From a sly and hearty fellow who thought he understood:
"...if I had known you were going to write this kind of book, I could have told you lots of things. Why didn't you come to me? I know dirt about the people in this town you never dreamed of."
Letters like this last one hurt him worst of all. They were the ones that made him most doubt his purpose and accomplishment. What did such people think he had been trying to write--nothing but an encyclopaedia of pornography, a kind of prurient excavation of every buried skeleton in town? He saw that his book had unreefed whole shoals of unsuspected bitterness and malice in the town and set evil tongues to wagging. The people he had drawn upon to make the characters in his book writhed like hooked fish on a line, and the others licked their lips to see them squirm.
Those who were the victims of all this unleashed malice now struck back, almost to a man, at the hapless author--at him whom they considered to be the sole cause of their woe. Day after day their letters came, and with a perverse satisfaction in his own suffering, a desire to take upon himself now all the searing shame that he had so naively and so unwittingly brought to others, he read and re-read every bitter word of every bitter letter, and his senses and his heart were numb.
They said at first that he was a monster against life, that he had fouled his own nest. Then they said he had turned against the South, his mother, and spat upon her and defiled her. Then they levelled against him the most withering charge they could think of, and said he was "not Southern". Some of them even began to say that he was "not American". This was really rather hard on him, George thought with a wry, grim humour, for if he was not American, he was not anything at all.
And during those nightmarish first weeks f
ollowing the publication of his book, only two rays of warmth and comforting assurance came to him from anyone he knew.

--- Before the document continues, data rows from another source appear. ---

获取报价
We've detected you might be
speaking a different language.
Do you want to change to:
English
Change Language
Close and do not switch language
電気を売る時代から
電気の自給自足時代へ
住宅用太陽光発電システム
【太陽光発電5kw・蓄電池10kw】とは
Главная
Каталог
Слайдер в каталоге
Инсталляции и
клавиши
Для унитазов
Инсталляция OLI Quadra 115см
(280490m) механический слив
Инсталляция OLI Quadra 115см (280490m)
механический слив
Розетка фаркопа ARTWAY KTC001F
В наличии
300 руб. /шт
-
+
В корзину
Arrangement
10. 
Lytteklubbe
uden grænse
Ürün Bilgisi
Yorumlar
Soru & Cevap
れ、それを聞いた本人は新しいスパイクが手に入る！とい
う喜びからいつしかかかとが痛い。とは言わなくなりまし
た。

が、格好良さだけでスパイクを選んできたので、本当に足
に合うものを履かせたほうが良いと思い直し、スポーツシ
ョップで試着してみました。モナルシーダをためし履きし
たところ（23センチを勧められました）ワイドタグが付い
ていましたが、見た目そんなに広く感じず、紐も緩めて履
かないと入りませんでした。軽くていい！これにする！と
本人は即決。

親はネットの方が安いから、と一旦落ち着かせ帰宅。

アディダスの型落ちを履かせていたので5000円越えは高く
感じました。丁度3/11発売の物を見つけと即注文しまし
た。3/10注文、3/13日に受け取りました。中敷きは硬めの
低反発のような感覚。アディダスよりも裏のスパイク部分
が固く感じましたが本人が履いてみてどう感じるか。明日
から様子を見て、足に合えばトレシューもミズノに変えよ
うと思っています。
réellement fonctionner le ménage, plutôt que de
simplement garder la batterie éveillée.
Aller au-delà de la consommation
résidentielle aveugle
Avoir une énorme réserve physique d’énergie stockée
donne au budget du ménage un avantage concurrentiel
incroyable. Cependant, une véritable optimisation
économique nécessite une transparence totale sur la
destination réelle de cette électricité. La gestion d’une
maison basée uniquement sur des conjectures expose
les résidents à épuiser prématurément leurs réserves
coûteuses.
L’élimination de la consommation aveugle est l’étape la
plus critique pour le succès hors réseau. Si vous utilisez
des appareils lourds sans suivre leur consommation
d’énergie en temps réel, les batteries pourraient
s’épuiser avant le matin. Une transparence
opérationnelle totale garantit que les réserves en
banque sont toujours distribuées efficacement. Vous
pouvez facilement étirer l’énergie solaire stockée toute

One was a letter from Randy Shepperton. As a boy, and later as a student at college, Randy had possessed a spirit that always burned with the quick, pure flame of a Mercutio. And now, in spite of what life had done to him--the evidence of which George had seen in his troubled eyes and deeply furrowed face--his letter showed that he was still essentially the same old Randy. What he wrote was full of understanding about the book; he saw its purpose clearly, and he gave, George thought, a shrewd appraisal of its accomplishment and its weaknesses; and he ended with a generous burst of pride and honest pleasure in the thing itself. Not a word about personalities, not a breath of all the gossip in the town, not even a hint that he had recognised himself among the portraits George had drawn.
The other ray of comfort was of quite another kind. One day the telephone rang, and it was Nebraska Crane howling his friendship over the wire:
"Hi, there, Monkus! That you? How you makin' out, boy?"
"Oh, all right, I guess," George answered, in a tone of resignation which he could not conceal even in the pleasure that he felt at hearing the hearty ring of the familiar voice.